No i w końcu nowa notka. Z przerażeniem spostrzegłam datę dodania ostatniej notki. Aż mi ciarki po plecach przeszły ;-)
Chciałabym się usprawiedliwić. Moja nieobecność została spowodowana przez nawał obowiązków jaki na mnie spadł po rozpoczęciu roku szkolnego. Zawsze wiedziałam, że szkoła średnia to nie przelewki, ale ilość nauki mnie zwyczajnie przygniotła.

Przeczytałam 7 część Harry'ego:-D Piszę to dlatego, bo zdałam sobie sprawę jak złożoną i skomplikowaną postacią jest Dumbledore. Nigdy nie myślałam o jego dzieciństwie, rodzinie, jego tajemnicach, które mógł skrywać. Zobaczyłam całkiem innego człowieka. Już nie opanowanego, wszechwiedzącego, wszechpotężnego tylko nieszczęśliwego a nawet przepełnionego żalem. Postanowiłam więc pisać teraz w nieco inny sposób. Już nie będzie to pamiętnik. Będę pisać w trzeciej, a nie tak jak dotychczas w pierwszej osobie. Da mi to większe pole do popisu bo nie będę już ograniczona osobistymi doznaniami i myślami Albusa. Dziś pierwsza taka notka. Możecie oceniać, który sposób Wam sie bardziej podoba, a ja z pewnością wezmę to pod uwagę. W końcu to Wy jesteście czytelnikami:-D
Pozdrawiam serdecznie i zapraszam do lektury:-D

EDIT: Następna notka 12 lutego. Jubileuszowa:-D


********************************************************

10 listopad, niedziela, 1991 rok

Dwóch młodzieńców siedziało na kanapie z wypiekami na twarzy. Była już prawie noc. Będziemy niezniszczalni Albusie! Niezniszczalni.

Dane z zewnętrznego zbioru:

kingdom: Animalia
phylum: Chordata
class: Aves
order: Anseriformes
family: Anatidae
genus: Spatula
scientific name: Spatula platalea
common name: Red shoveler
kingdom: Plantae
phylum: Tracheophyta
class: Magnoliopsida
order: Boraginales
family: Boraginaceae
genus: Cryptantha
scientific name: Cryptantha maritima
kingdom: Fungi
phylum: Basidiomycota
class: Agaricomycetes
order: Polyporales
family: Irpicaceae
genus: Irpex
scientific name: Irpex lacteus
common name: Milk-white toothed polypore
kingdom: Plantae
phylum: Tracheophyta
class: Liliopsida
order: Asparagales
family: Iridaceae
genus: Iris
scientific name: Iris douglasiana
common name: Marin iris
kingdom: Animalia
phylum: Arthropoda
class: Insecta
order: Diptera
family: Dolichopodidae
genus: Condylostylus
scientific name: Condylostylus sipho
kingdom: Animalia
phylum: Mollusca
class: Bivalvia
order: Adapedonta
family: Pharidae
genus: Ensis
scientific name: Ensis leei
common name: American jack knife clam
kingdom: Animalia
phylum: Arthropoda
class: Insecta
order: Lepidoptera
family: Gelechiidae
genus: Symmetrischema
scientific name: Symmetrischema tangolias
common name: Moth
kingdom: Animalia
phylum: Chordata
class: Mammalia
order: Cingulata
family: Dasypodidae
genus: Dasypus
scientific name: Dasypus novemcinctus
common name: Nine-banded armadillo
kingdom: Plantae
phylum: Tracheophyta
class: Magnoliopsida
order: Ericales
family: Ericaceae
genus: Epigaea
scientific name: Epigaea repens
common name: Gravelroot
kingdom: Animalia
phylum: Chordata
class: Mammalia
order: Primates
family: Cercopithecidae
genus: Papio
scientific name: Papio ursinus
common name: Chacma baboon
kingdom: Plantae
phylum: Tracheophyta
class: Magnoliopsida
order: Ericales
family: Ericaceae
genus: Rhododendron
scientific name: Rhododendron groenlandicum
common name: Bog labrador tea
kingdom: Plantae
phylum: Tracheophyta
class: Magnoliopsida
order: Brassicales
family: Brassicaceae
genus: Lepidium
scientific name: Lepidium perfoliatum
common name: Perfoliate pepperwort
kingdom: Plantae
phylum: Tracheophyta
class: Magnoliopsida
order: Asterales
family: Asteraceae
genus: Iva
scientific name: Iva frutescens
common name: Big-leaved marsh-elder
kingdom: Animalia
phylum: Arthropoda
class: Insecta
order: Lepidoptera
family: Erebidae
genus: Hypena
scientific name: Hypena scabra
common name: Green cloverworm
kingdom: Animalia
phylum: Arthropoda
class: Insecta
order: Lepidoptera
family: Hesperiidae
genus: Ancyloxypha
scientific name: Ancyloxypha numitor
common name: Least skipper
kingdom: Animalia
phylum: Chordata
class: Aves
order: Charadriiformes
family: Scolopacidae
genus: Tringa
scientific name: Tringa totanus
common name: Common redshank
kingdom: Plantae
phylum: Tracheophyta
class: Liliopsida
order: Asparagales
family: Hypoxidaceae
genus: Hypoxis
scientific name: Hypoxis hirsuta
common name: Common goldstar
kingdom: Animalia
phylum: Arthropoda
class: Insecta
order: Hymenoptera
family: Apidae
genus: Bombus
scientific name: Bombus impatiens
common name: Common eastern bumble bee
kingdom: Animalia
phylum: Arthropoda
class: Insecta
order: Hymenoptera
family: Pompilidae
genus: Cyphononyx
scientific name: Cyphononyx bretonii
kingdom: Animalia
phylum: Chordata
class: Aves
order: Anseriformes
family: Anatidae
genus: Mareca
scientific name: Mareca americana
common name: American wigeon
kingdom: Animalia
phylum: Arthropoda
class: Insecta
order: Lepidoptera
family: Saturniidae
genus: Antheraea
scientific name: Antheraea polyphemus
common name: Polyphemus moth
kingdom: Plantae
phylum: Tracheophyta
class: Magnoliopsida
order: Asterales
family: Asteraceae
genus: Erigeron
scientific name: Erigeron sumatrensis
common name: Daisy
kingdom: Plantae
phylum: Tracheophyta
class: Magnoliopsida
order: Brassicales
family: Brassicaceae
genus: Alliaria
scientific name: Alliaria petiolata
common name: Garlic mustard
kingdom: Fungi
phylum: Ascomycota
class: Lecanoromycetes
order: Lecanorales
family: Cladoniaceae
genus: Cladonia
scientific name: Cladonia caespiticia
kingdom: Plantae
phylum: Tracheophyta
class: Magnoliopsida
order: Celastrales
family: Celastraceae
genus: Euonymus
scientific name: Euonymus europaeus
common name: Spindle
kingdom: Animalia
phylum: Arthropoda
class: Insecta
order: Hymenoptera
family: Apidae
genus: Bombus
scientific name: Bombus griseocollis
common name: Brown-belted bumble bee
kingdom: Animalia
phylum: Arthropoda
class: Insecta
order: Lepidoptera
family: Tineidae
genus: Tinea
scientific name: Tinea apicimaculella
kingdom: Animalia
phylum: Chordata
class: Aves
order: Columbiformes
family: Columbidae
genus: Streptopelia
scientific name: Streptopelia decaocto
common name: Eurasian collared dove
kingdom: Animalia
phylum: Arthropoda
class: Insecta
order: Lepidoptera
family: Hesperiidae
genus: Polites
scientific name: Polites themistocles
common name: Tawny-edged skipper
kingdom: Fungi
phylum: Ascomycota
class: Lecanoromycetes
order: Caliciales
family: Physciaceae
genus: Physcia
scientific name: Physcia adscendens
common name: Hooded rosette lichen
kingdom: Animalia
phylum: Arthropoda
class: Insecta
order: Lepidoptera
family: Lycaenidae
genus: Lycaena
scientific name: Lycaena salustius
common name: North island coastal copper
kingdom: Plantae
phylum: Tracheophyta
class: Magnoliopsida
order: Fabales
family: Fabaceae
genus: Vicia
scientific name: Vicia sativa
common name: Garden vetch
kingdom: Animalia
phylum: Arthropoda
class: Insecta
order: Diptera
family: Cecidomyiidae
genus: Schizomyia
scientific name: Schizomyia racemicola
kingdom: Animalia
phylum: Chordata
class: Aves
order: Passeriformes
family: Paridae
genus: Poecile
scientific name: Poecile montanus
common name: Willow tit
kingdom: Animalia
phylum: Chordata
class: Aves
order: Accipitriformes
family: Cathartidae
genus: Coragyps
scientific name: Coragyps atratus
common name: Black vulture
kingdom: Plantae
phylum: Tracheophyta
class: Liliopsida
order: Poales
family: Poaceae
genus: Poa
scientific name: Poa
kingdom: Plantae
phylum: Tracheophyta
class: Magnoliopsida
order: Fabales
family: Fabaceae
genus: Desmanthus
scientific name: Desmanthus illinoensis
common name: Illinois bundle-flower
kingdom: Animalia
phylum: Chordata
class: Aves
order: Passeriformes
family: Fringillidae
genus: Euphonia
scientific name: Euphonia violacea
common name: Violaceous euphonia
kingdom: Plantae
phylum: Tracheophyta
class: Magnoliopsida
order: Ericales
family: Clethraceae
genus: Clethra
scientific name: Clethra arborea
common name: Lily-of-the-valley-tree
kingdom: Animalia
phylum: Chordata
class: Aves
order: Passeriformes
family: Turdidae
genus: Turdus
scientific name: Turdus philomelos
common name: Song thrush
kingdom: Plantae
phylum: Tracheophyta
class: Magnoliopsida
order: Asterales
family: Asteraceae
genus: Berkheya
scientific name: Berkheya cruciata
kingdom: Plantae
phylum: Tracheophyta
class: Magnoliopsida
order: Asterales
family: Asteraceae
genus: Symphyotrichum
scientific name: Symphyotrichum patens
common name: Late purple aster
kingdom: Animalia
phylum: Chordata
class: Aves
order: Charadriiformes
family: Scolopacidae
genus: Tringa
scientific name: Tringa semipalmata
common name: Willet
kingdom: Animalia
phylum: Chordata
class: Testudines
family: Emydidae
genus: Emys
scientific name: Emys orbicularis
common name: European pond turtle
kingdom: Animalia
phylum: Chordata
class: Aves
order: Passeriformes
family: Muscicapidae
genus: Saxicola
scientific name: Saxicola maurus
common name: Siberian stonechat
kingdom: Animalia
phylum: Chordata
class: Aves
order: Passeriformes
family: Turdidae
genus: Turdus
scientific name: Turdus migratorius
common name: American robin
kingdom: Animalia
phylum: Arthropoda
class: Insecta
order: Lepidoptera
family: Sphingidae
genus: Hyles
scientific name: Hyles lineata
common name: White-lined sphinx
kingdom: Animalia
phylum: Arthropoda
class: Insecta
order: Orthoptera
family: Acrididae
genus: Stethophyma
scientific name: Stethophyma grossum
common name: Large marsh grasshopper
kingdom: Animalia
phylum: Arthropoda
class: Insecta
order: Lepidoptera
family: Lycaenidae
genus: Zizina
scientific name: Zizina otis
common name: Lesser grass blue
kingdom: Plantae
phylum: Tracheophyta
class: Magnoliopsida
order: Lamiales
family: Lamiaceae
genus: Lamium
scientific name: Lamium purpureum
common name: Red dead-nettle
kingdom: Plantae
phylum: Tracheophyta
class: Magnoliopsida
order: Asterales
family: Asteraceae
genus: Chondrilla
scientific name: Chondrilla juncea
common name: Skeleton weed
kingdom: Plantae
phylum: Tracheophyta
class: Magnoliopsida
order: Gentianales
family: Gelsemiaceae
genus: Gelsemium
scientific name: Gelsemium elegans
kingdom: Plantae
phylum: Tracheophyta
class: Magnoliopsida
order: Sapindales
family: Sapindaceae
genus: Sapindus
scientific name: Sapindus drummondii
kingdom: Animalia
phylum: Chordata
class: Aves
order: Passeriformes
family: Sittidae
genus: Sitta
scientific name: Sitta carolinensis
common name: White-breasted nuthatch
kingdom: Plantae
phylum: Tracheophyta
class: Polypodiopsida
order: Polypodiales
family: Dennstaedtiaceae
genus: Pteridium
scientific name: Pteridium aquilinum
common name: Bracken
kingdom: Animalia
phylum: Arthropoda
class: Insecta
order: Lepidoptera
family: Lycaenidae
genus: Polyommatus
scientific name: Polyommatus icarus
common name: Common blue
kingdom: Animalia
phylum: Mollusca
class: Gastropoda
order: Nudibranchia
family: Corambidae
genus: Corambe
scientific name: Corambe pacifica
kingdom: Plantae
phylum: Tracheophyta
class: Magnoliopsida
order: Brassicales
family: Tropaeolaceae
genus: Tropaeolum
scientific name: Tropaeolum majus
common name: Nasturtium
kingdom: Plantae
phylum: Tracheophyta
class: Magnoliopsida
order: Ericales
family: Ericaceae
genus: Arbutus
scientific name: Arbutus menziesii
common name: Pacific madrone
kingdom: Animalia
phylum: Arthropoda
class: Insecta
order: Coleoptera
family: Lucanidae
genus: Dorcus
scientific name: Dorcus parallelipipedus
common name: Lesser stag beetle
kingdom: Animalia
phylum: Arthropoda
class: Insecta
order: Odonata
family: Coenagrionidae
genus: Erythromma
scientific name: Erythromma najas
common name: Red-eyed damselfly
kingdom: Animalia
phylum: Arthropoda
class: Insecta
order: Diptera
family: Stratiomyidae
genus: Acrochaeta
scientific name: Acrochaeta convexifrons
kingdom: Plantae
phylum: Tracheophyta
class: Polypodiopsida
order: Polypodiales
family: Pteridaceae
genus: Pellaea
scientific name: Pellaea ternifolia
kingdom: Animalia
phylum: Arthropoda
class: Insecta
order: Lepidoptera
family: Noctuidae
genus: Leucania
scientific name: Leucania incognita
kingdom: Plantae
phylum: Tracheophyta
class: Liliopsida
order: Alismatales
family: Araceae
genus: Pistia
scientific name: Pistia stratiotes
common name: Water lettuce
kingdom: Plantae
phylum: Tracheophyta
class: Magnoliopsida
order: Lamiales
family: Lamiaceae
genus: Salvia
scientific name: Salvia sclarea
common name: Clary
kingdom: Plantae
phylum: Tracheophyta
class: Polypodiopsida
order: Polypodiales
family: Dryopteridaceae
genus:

Grindelwald i Dumbledore mistrzowie…Sen się zmienił. Teraz jeden z tych młodzieńców stał nad ciałem dziewczynki. NIEEE!!!! Ariana!!!! NIE!!! Proszę… Nagle spostrzegł, że już nie trzyma jej w ramionach tylko swojego brata, który jak w transie powtarzał: To twoja wina Albusie. Ty do tego doprowadziłeś. To twoja wina Albusie… Albusie…

- NIE!!!! – starzec zerwał się gwałtownie wciąż mając przed oczami swojego brata… i siostrę… Ile razy jeszcze będzie mnie nawiedzać ten koszmar. Myślał Albus wstając z łóżka. Podszedł do jednej z tych starych szaf, których okres świetności minął razem ze śmiercią trzeciego dyrektora Hogwartu. O dziwo jeszcze trzymała się na cienkich drewnianych nóżkach… ale może tylko dzięki zaklęciom, które nie pozwalały jej jeszcze runąć na podłogę.
Dumbledore wysunął jedną z niezliczonych szuflad i wyciągnął zdjęcie uśmiechniętej dziewczynki, która machała do niego z tej starej fotografii. Łza spłynęła po jego haczykowatym nosie zatrzymując się na pierwszej przeszkodzie którą napotkała: zdjęciu w pomarszczonych rękach.

- Ariano! Oh Ariano… gdybym mógł, gdyby to było możliwe… wiesz, że nie chciałem żebyś zginęła… Przepraszam, przepraszam – teraz nie jedna ale cały potok łez spływało po policzkach dyrektora szkoły. W tym momencie nie przypominał tego dorosłego, niepokonanego czarodzieja, którego lęka się sam Voldemort. W tym momencie był 17 – letnim chłopcem z głębokim żalem w sercu. Ramiona miał opuszczone, okulary połówki spadły na podłogę. Przyłożył zdjęcie w miejscu gdzie znajduje się serce pochylając się raz do przodu raz do tyłu.

Charakterystyczny hałas przy biurku zawiadomił go, że już świta: Faweks budził się ze snu. Wstał powoli z podłogi podtrzymując się szafy aby nie upaść, po tylu godzinach siedzenia w tej niewygodnej pozycji nogi gniewnie domagały się solidnego masażu. Wciąż trzymał w dłoniach fotografię. Po dłuższym namyśle schował ją tam skąd zabrał.
Przeszedł przez sypialnię, otwarł szerzej uchylone drzwi i wszedł do zacienionego gabinetu. Podszedł do najbliższego okna i rozchylił ciężkie zasłony wpuszczając do pokoju promienie słoneczne, które natychmiast sprawiły, że wszystkie smutki momentalnie zniknęły z jego twarzy.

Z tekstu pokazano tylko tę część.